Youth workers provide a range of local, regional and national recreation activities to benefit the social and academic development of children, teenagers and young adults. Youth work exists in various different areas: religious work; government-organised work; charity work; working with young people from disadvantaged backgrounds and working with children with behavioural problems.

Religious, or faith-based work, involves the teaching and guiding of young people according to a set of moral codes specific to a given religion. This type of youth work is popular and fairly prevalent in large, multicultural cities throughout the UK. Youth workers may organise and attend social events in or out of a place of worship, teaching sessions, excursions and cultural exchanges.

Government-funded youth workers will generally work within a more secular environment, in local and regional groups and with underprivileged communities, to run various educational and vocational activities for local young people. The type of work that could be undertaken by a youth worker is extremely diverse and could range from coaching sports locally or teaching sexual health to organising jumble sales at community centres. The primary role of a youth worker is to create a positive and instructive atmosphere in which young people can develop socially, emotionally and sometimes academically.
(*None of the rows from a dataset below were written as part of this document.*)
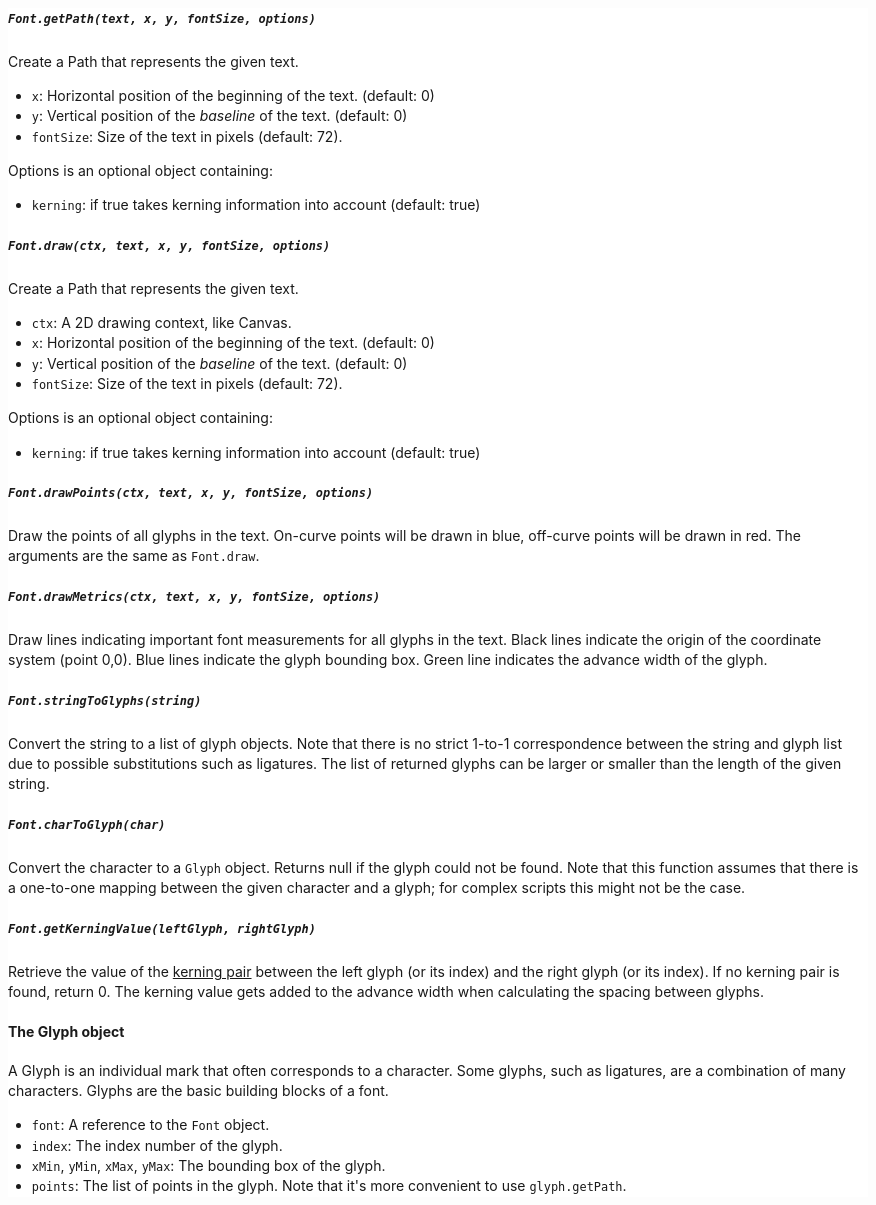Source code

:##### `Font.getPath(text, x, y, fontSize, options)`
Create a Path that represents the given text.
* `x`: Horizontal position of the beginning of the text. (default: 0)
* `y`: Vertical position of the *baseline* of the text. (default: 0)
* `fontSize`: Size of the text in pixels (default: 72).

Options is an optional object containing:
* `kerning`: if true takes kerning information into account (default: true)


##### `Font.draw(ctx, text, x, y, fontSize, options)`
Create a Path that represents the given text.
* `ctx`: A 2D drawing context, like Canvas.
* `x`: Horizontal position of the beginning of the text. (default: 0)
* `y`: Vertical position of the *baseline* of the text. (default: 0)
* `fontSize`: Size of the text in pixels (default: 72).

Options is an optional object containing:
* `kerning`: if true takes kerning information into account (default: true)

##### `Font.drawPoints(ctx, text, x, y, fontSize, options)`
Draw the points of all glyphs in the text. On-curve points will be drawn in blue, off-curve points will be drawn in red. The arguments are the same as `Font.draw`.

##### `Font.drawMetrics(ctx, text, x, y, fontSize, options)`
Draw lines indicating important font measurements for all glyphs in the text.
Black lines indicate the origin of the coordinate system (point 0,0).
Blue lines indicate the glyph bounding box.
Green line indicates the advance width of the glyph.

##### `Font.stringToGlyphs(string)`
Convert the string to a list of glyph objects.
Note that there is no strict 1-to-1 correspondence between the string and glyph list due to
possible substitutions such as ligatures. The list of returned glyphs can be larger or smaller than the length of the given string.

##### `Font.charToGlyph(char)`
Convert the character to a `Glyph` object. Returns null if the glyph could not be found. Note that this function assumes that there is a one-to-one mapping between the given character and a glyph; for complex scripts this might not be the case.

##### `Font.getKerningValue(leftGlyph, rightGlyph)`
Retrieve the value of the [kerning pair](https://en.wikipedia.org/wiki/Kerning) between the left glyph (or its index) and the right glyph (or its index). If no kerning pair is found, return 0. The kerning value gets added to the advance width when calculating the spacing between glyphs.

#### The Glyph object
A Glyph is an individual mark that often corresponds to a character. Some glyphs, such as ligatures, are a combination of many characters. Glyphs are the basic building blocks of a font.

* `font`: A reference to the `Font` object.
* `index`: The index number of the glyph.
* `xMin`, `yMin`, `xMax`, `yMax`: The bounding box of the glyph.
* `points`: The list of points in the glyph. Note that it's more convenient to use `glyph.getPath`.
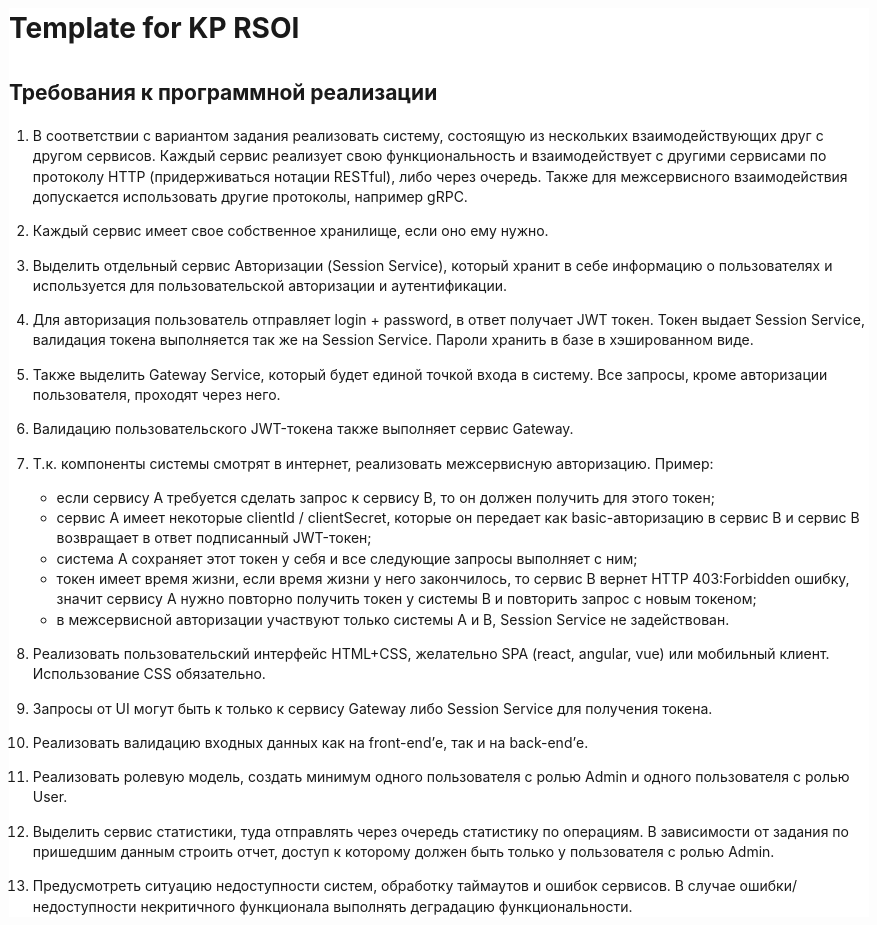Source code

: # Template for KP RSOI

## Требования к программной реализации

1. В соответствии с вариантом задания реализовать систему, состоящую из нескольких взаимодействующих друг с другом сервисов. 
 Каждый сервис реализует свою функциональность и взаимодействует с другими сервисами по протоколу HTTP (придерживаться нотации RESTful), либо через очередь. 
 Также для межсервисного взаимодействия допускается использовать другие протоколы, например gRPC.
 
1. Каждый сервис имеет свое собственное хранилище, если оно ему нужно.
 
1. Выделить отдельный сервис Авторизации (Session Service), который хранит в себе информацию о пользователях и
 используется для пользовательской авторизации и аутентификации.
 
1. Для авторизация пользователь отправляет login + password, в ответ получает JWT токен. Токен выдает Session Service,
 валидация токена выполняется так же на Session Service. Пароли хранить в базе в хэшированном виде. 
 
1. Также выделить Gateway Service, который будет единой точкой входа в систему. Все запросы, кроме авторизации пользователя,
 проходят через него. 
 
1. Валидацию пользовательского JWT-токена также выполняет сервис Gateway. 
 
1. Т.к. компоненты системы смотрят в интернет, реализовать межсервисную авторизацию. Пример:
    * если сервису A требуется сделать запрос к сервису B, то он должен получить для этого токен; 
    * сервис A имеет некоторые clientId / clientSecret, которые он передает как basic-авторизацию в сервис B и 
      сервис B возвращает в ответ подписанный JWT-токен;
    * система A сохраняет этот токен у себя и все следующие запросы выполняет с ним;
    * токен имеет время жизни, если время жизни у него закончилось, то сервис B вернет HTTP 403:Forbidden ошибку, 
      значит сервису A нужно повторно получить токен у системы B и повторить запрос с новым токеном; 
    * в межсервисной авторизации участвуют только системы A и B, Session Service не задействован.

1. Реализовать пользовательский интерфейс HTML+CSS, желательно SPA (react, angular, vue) или мобильный клиент.
 Использование CSS обязательно. 
 
1. Запросы от UI могут быть к только к сервису Gateway либо Session Service для получения токена. 
 
1. Реализовать валидацию входных данных как на front-end’е, так и на back-end’е. 
 
1. Реализовать ролевую модель, создать минимум одного пользователя с ролью Admin и одного пользователя с ролью User. 
 
1. Выделить сервис статистики, туда отправлять через очередь статистику по операциям. В зависимости от задания
 по пришедшим данным строить отчет, доступ к которому должен быть только у пользователя с ролью Admin. 
 
1. Предусмотреть ситуацию недоступности систем, обработку таймаутов и ошибок сервисов. В случае ошибки/недоступности
 некритичного функционала выполнять деградацию функциональности. 
 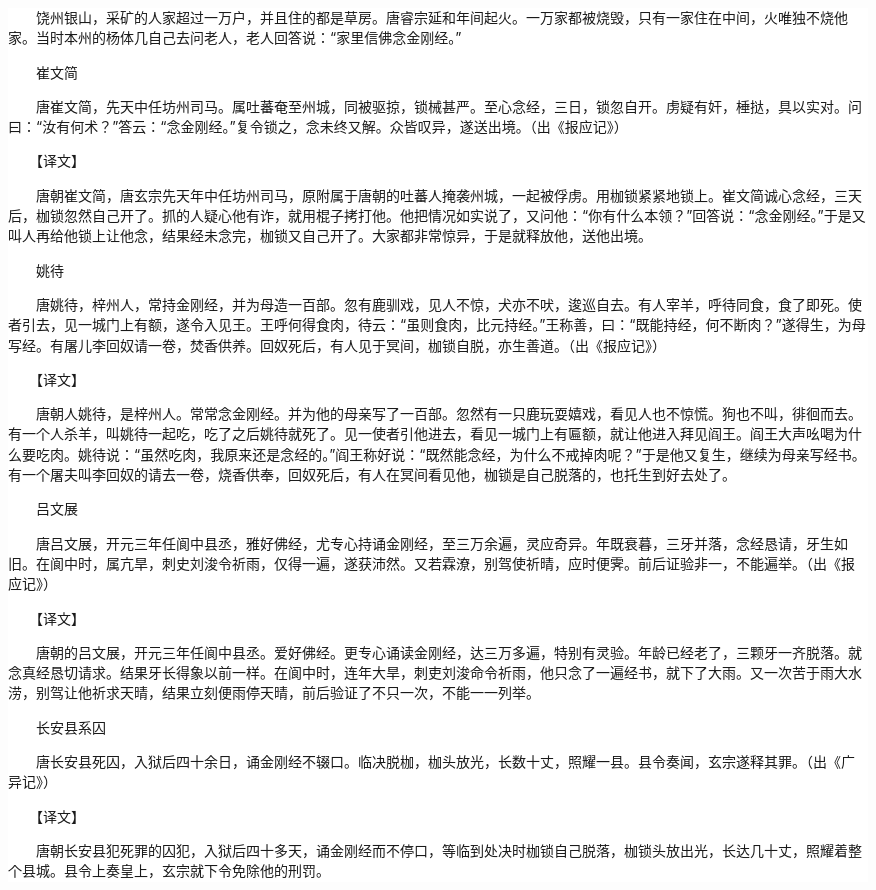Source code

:  

　　饶州银山，采矿的人家超过一万户，并且住的都是草房。唐睿宗延和年间起火。一万家都被烧毁，只有一家住在中间，火唯独不烧他家。当时本州的杨体几自己去问老人，老人回答说：“家里信佛念金刚经。”

 

　　崔文简　　

 

　　唐崔文简，先天中任坊州司马。属吐蕃奄至州城，同被驱掠，锁械甚严。至心念经，三日，锁忽自开。虏疑有奸，棰挞，具以实对。问曰：“汝有何术？”答云：“念金刚经。”复令锁之，念未终又解。众皆叹异，遂送出境。（出《报应记》）

 

　　【译文】

 

　　唐朝崔文简，唐玄宗先天年中任坊州司马，原附属于唐朝的吐蕃人掩袭州城，一起被俘虏。用枷锁紧紧地锁上。崔文简诚心念经，三天后，枷锁忽然自己开了。抓的人疑心他有诈，就用棍子拷打他。他把情况如实说了，又问他：“你有什么本领？”回答说：“念金刚经。”于是又叫人再给他锁上让他念，结果经未念完，枷锁又自己开了。大家都非常惊异，于是就释放他，送他出境。

 

　　姚待　　

 

　　唐姚待，梓州人，常持金刚经，并为母造一百部。忽有鹿驯戏，见人不惊，犬亦不吠，逡巡自去。有人宰羊，呼待同食，食了即死。使者引去，见一城门上有额，遂令入见王。王呼何得食肉，待云：“虽则食肉，比元持经。”王称善，曰：“既能持经，何不断肉？”遂得生，为母写经。有屠儿李回奴请一卷，焚香供养。回奴死后，有人见于冥间，枷锁自脱，亦生善道。（出《报应记》）

 

　　【译文】

 

　　唐朝人姚待，是梓州人。常常念金刚经。并为他的母亲写了一百部。忽然有一只鹿玩耍嬉戏，看见人也不惊慌。狗也不叫，徘徊而去。有一个人杀羊，叫姚待一起吃，吃了之后姚待就死了。见一使者引他进去，看见一城门上有匾额，就让他进入拜见阎王。阎王大声吆喝为什么要吃肉。姚待说：“虽然吃肉，我原来还是念经的。”阎王称好说：“既然能念经，为什么不戒掉肉呢？”于是他又复生，继续为母亲写经书。有一个屠夫叫李回奴的请去一卷，烧香供奉，回奴死后，有人在冥间看见他，枷锁是自己脱落的，也托生到好去处了。

 

　　吕文展　　

 

　　唐吕文展，开元三年任阆中县丞，雅好佛经，尤专心持诵金刚经，至三万余遍，灵应奇异。年既衰暮，三牙并落，念经恳请，牙生如旧。在阆中时，属亢旱，刺史刘浚令祈雨，仅得一遍，遂获沛然。又若霖潦，别驾使祈晴，应时便霁。前后证验非一，不能遍举。（出《报应记》）

 

　　【译文】

 

　　唐朝的吕文展，开元三年任阆中县丞。爱好佛经。更专心诵读金刚经，达三万多遍，特别有灵验。年龄已经老了，三颗牙一齐脱落。就念真经恳切请求。结果牙长得象以前一样。在阆中时，连年大旱，刺吏刘浚命令祈雨，他只念了一遍经书，就下了大雨。又一次苦于雨大水涝，别驾让他祈求天晴，结果立刻便雨停天晴，前后验证了不只一次，不能一一列举。

 

　　长安县系囚　　

 

　　唐长安县死囚，入狱后四十余日，诵金刚经不辍口。临决脱枷，枷头放光，长数十丈，照耀一县。县令奏闻，玄宗遂释其罪。（出《广异记》）

 

　　【译文】

 

　　唐朝长安县犯死罪的囚犯，入狱后四十多天，诵金刚经而不停口，等临到处决时枷锁自己脱落，枷锁头放出光，长达几十丈，照耀着整个县城。县令上奏皇上，玄宗就下令免除他的刑罚。
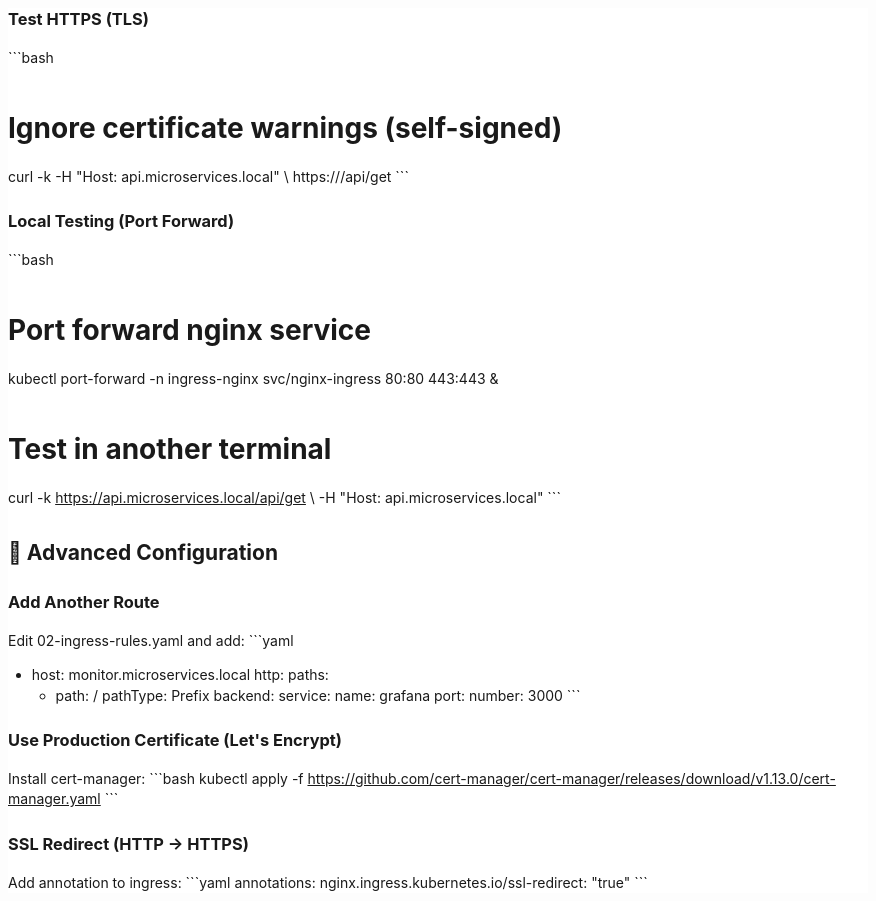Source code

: ### Test HTTPS (TLS)
\`\`\`bash
# Ignore certificate warnings (self-signed)
curl -k -H "Host: api.microservices.local" \\
  https://<EXTERNAL-IP>/api/get
\`\`\`

### Local Testing (Port Forward)
\`\`\`bash
# Port forward nginx service
kubectl port-forward -n ingress-nginx svc/nginx-ingress 80:80 443:443 &

# Test in another terminal
curl -k https://api.microservices.local/api/get \\
  -H "Host: api.microservices.local"
\`\`\`

## 🔧 Advanced Configuration

### Add Another Route
Edit 02-ingress-rules.yaml and add:
\`\`\`yaml
- host: monitor.microservices.local
  http:
    paths:
    - path: /
      pathType: Prefix
      backend:
        service:
          name: grafana
          port:
            number: 3000
\`\`\`

### Use Production Certificate (Let's Encrypt)
Install cert-manager:
\`\`\`bash
kubectl apply -f https://github.com/cert-manager/cert-manager/releases/download/v1.13.0/cert-manager.yaml
\`\`\`

### SSL Redirect (HTTP → HTTPS)
Add annotation to ingress:
\`\`\`yaml
annotations:
  nginx.ingress.kubernetes.io/ssl-redirect: "true"
\`\`\`
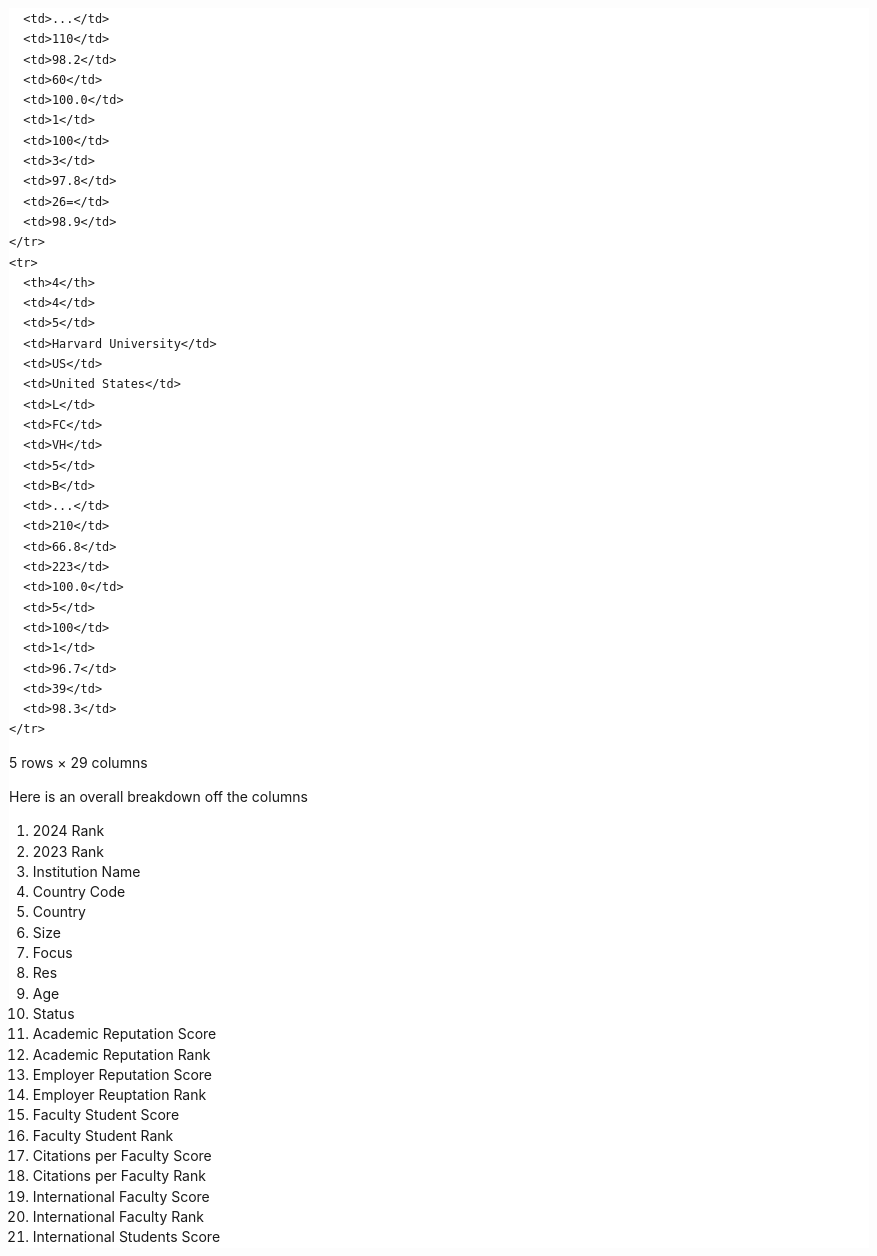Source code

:       <td>...</td>
      <td>110</td>
      <td>98.2</td>
      <td>60</td>
      <td>100.0</td>
      <td>1</td>
      <td>100</td>
      <td>3</td>
      <td>97.8</td>
      <td>26=</td>
      <td>98.9</td>
    </tr>
    <tr>
      <th>4</th>
      <td>4</td>
      <td>5</td>
      <td>Harvard University</td>
      <td>US</td>
      <td>United States</td>
      <td>L</td>
      <td>FC</td>
      <td>VH</td>
      <td>5</td>
      <td>B</td>
      <td>...</td>
      <td>210</td>
      <td>66.8</td>
      <td>223</td>
      <td>100.0</td>
      <td>5</td>
      <td>100</td>
      <td>1</td>
      <td>96.7</td>
      <td>39</td>
      <td>98.3</td>
    </tr>
  </tbody>
</table>
<p>5 rows × 29 columns</p>
</div>



Here is an overall breakdown off the columns
1. 2024 Rank
2. 2023 Rank
3. Institution Name
4. Country Code
5. Country
6. Size 
7. Focus
8. Res
9. Age
10. Status
11. Academic Reputation Score
12. Academic Reputation Rank
13. Employer Reputation Score
14. Employer Reuptation Rank
15. Faculty Student Score
16. Faculty Student Rank
17. Citations per Faculty Score
18. Citations per Faculty Rank
19. International Faculty Score
20. International Faculty Rank
21. International Students Score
Youth workers may be required to travel or accompany children on excursions in minibuses, for which they will need to obtain a Passenger Carrying Vehicles (PCV) license.

Some youth workers specialise in working with children with criminal or troubling behaviour. They may work with young people on a one-to-one basis, or they might work with groups of youths in correctional facilities. This type of youth work is closely linked to counselling and youth workers aim to both source the problems and facilitate the rehabilitation of these young people.